Pipefail is a great and rather educational way to work through your scripts, but on a recent day of this little side project, I encountered a surprising problem. In one of the scripts, PATH is augmented, followed by source /etc/bashrc. This is when the file errored out, with a gasp of  amazon-ebs: /etc/bashrc: line 12: PS1: unbound variable.

What in the what?

I did some googling for this unbound variable business, but the results didn’t apply to what I was doing. I wasn’t failing to create $youMessedUp. /etc/bashrc did indeed exist in the Packer Build instance, which I confirmed by, variously, touch /etc/bashrc, ls -a /etc | grep bashrc, and cat /etc/bashrc, at various times in my troubleshooting. The source command was being used correctly. And there were exactly no variables in that script.

Huh.

But /etc/bashrc was a robust file, quite lengthy compared to the most familiar file of its type in my life, the ~/.bashrc on my own machine. There was a lot going on in there… including variables. And because of the kinds of AMIs I use on this project – that is, AMIs built by a different team I have little contact with, issued every month without exhausting notes on what might have changed from the last version – any alteration I might have made that day might be useless or, worse, damaging when applied blindly next month.

Shit.

Beyond that, there was the issue of scope. This pipefail project was supposed to be about controlling my end of things. Faulty machine images and limited control are just part of my job. I’ve dealt with said images, but the dealing is not typically dont in shell scripts. Usually, if it’s something especially sticky, the job becomes one of communication, wherein I document what’s up and reach out to the agency in charge of regular base AMI creation so we can sort things out.

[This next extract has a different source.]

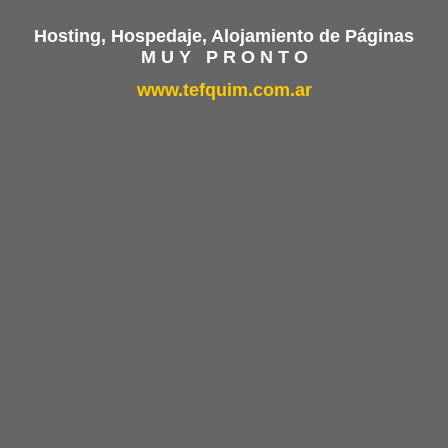
Hosting, Hospedaje, Alojamiento de Páginas
M U Y P R O N T O
www.tefquim.com.ar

So that resolution and realization was where set +u came in.

I have an ongoing concern that shortcuts that I think are efficient might be unhelpful cheating, especially in this particular phase of my career. I ran my error and my situation by a few more senior engineers at my job. The idea of set +u came up. And said seniors confirmed that this was just wise and not laziness.

So:

set +u

source /etc/bashrc

set -u

That is, repeating the command at the top of the page. +u reverses that initial -u flag, which ends the script when an unbound variable happens. For that one line, only set -ex -o pipefail is in play, minus that situationally unfortunate -u.

This is useful if you have a weird situation like mine, where you need to run bash strict mode most of the time but have a line or a section of a script that deals with a resource that’s out of your control (but which you can still trust). Other times this is useful is if you’re activating a virtualenv in Python. In that case, set -u may be best set aside for that particular endeavor. In short, if your script is opening a big bucket of things out of your control (/etc/bashrc, the contents of an /env/bin/activate folder), and you want to go full set -eux -o pipefail otherwise, pop a little set +u in there.

But, this specific little situation aside, I’ve become a convert for set -eux -o pipefail on my Packer builds for sure and will probably keep the habit when I’m in a situation where I’m using AMIs not made by an outside team. The more you know, right?